---------- EXTRACT PROVIDED ----------
First, you should check for Google Play Services availability before initializing the SDK.
// check for Play Services. Do not show a popup for user if not enabled.
val available = Yieldprobe.isGooglePlayServicesAvailable(this, false)
The SDK is configured over a Configuration
object. See the data class definition below.
data class Configuration(
var mGeolocation: Boolean = false,
var mUsePersonalizedAds: Boolean = true,
var mRequestTimeoutInMs: Long = Yieldprobe.DEFAULT_HTTP_CONNECTION_TIMEOUT_IN_MS,
var mAppName: String? = null,
var mBundleName: String? = null,
var mStoreURL: String? = null,
var mExtraTargeting: Map<String, String?>? = null
)
The SDK has to be initialized once with Yieldprobe.initialize()
for the lifetime of your application. Make sure to pass the ApplicationContext, not the Activity / Fragment Context.
Kotlin call with default parameter naming in configuration object.
try {
val configurationDefault: Configuration =
Configuration(
true, // Geolocation enabled
true, // PersonalizedAds enabled
)
Yieldprobe.initialize(applicationContext, this, configurationDefault)
} catch (e: Exception) {
e.printStackTrace()
}
You can update the configuration after initialization during runtime with Yieldprobe.configure()
.
try {
val configurationNew: Configuration =
Configuration(
false, // Geolocation disabled
false, // PersonalizedAds disabled
)
Yieldprobe.configure(applicationContext, this, configurationNew)
} catch (e: Exception) {
e.printStackTrace()
}
To get targeting for adslots call the Yieldprobe.probe()
or Yieldprobe.probeWithEvents()
functions with a single Int
or a Set<Int>
.
var singleAdslot: Int = 123456
var setOfAdslots: Set<Int> = setOf(123456, 234567, 345678)
The API is asynchronous. It will respond after the request is completed with a single Bid
or a HashMap<Int, Bid>
.
data class Bid (
var timestamp: String? = null,
var id: String? = null,
var customTargeting : MutableMap<String, Any?> = mutableMapOf<String, Any?>()
)
----------
# WHAT TO PRODUCE
Duplicate the Yieldprobe SDK guide from "var singleAdslot: Int" up to and including "Any?> = mutableMapOf<String, Any?>()". The lines that come next are from a different source.
---------- RECORDS ----------
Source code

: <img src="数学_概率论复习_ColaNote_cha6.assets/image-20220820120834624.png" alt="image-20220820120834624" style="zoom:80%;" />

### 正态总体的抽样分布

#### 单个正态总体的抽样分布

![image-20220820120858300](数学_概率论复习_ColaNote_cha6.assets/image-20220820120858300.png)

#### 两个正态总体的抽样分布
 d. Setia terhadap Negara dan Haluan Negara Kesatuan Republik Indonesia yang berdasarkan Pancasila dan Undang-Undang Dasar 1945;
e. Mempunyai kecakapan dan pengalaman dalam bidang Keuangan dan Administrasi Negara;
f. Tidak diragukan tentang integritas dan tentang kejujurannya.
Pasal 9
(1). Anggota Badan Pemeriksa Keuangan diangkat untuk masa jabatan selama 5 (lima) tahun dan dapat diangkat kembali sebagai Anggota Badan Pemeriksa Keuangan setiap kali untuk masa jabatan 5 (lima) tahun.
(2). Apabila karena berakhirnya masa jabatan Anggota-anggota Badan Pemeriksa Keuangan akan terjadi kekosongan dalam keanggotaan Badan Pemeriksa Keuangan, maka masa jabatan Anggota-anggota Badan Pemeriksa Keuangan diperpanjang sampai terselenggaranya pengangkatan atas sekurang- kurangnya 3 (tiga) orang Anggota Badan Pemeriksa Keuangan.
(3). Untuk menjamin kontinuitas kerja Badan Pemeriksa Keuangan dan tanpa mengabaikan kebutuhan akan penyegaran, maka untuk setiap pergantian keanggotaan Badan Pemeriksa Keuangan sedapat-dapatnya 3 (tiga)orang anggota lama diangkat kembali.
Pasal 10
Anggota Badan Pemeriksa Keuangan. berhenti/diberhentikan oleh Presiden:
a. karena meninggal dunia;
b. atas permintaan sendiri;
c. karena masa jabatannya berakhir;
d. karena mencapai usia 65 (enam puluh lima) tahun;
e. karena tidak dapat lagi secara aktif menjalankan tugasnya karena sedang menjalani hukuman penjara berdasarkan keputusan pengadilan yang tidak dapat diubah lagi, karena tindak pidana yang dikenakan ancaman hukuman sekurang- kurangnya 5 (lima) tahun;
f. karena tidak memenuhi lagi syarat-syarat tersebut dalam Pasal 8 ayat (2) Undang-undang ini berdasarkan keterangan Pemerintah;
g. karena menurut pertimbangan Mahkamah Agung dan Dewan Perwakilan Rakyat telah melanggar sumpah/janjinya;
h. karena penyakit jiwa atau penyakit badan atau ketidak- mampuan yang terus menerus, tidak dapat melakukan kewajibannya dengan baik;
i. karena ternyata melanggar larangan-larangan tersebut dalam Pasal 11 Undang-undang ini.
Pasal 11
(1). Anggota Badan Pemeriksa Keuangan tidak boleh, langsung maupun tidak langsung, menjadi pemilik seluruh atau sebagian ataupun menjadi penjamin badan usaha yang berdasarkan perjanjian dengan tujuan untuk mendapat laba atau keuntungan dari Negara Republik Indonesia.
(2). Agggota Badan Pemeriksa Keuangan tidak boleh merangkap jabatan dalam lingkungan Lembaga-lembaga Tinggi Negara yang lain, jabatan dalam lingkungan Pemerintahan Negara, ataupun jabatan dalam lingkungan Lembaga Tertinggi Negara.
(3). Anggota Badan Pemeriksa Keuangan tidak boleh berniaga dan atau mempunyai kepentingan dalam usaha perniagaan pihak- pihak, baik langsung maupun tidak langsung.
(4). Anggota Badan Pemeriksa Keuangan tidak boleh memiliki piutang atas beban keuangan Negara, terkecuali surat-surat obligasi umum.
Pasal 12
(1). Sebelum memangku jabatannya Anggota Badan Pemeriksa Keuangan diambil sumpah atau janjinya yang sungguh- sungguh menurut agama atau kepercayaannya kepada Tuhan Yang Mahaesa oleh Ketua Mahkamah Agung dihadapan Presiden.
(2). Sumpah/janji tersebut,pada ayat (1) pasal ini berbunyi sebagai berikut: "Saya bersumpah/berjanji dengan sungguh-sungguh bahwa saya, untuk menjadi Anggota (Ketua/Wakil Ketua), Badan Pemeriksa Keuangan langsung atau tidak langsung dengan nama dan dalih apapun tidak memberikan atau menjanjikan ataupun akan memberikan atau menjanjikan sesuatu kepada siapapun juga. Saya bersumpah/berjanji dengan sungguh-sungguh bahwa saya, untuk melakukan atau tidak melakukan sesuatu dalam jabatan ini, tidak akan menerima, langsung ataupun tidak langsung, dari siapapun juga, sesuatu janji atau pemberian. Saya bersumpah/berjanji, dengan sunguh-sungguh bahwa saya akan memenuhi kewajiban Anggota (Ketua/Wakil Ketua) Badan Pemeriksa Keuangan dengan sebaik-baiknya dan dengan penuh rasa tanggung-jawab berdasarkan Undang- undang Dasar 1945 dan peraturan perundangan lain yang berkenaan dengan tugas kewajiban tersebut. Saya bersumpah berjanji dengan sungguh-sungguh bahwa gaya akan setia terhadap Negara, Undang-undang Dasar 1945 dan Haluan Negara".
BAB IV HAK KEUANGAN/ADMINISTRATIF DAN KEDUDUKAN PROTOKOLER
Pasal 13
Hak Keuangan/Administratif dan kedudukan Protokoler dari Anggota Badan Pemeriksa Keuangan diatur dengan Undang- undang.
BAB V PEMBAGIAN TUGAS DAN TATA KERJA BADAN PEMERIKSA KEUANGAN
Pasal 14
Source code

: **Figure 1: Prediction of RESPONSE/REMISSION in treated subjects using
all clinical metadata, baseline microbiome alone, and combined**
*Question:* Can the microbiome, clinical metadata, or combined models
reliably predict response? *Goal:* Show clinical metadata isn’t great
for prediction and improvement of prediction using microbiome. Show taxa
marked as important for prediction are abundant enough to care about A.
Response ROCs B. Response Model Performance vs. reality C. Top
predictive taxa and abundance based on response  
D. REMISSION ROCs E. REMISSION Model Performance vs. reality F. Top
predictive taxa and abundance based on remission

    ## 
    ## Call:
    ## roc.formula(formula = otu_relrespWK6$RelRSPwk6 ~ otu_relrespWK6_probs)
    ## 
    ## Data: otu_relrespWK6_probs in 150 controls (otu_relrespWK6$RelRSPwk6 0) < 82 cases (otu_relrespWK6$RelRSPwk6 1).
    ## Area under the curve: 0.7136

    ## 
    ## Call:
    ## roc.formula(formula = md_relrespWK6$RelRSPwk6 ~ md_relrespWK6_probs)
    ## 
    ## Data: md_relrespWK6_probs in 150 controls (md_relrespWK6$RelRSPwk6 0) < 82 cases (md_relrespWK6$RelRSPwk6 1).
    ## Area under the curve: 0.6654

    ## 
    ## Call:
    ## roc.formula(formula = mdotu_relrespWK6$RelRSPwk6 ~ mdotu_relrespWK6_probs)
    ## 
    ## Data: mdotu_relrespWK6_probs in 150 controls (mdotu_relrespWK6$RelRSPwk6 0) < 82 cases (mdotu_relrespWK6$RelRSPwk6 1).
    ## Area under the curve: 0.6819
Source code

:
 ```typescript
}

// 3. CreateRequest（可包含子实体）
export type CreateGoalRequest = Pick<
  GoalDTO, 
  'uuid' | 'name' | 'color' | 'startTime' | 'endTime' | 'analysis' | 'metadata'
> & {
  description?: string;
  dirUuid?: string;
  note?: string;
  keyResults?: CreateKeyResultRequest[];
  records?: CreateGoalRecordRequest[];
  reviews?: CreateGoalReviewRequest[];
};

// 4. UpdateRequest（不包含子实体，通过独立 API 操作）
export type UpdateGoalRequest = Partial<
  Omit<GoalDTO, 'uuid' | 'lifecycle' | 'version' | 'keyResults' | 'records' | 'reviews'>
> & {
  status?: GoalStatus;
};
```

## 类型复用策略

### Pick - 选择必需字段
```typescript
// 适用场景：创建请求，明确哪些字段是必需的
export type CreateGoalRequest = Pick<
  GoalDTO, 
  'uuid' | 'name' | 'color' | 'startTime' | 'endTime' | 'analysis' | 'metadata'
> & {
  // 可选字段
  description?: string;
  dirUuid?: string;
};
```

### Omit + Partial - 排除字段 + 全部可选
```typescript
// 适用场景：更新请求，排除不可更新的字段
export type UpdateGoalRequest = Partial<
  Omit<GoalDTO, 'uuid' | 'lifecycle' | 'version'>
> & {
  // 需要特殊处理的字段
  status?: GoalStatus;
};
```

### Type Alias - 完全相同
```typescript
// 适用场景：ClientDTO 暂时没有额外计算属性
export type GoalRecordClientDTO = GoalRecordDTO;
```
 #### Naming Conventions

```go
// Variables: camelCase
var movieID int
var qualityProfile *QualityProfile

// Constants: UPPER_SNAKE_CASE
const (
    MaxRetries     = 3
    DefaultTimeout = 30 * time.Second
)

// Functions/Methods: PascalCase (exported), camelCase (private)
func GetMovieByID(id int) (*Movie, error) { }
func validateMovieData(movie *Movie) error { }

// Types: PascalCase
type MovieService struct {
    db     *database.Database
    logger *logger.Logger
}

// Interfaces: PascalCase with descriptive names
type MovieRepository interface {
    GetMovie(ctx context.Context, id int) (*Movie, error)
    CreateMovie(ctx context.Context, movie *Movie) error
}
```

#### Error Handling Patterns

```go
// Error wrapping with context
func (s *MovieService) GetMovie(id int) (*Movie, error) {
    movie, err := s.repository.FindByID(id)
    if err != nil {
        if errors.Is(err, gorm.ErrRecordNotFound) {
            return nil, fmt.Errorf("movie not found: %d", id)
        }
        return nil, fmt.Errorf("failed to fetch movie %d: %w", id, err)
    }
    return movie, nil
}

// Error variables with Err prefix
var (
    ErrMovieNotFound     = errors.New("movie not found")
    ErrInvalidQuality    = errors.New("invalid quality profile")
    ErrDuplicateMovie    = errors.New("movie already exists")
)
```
----------
# TASK RESULT
var singleAdslot: Int = 123456
var setOfAdslots: Set<Int> = setOf(123456, 234567, 345678)
The API is asynchronous. It will respond after the request is completed with a single Bid
or a HashMap<Int, Bid>
.
data class Bid (
var timestamp: String? = null,
var id: String? = null,
var customTargeting : MutableMap<String, Any?> = mutableMapOf<String, Any?>()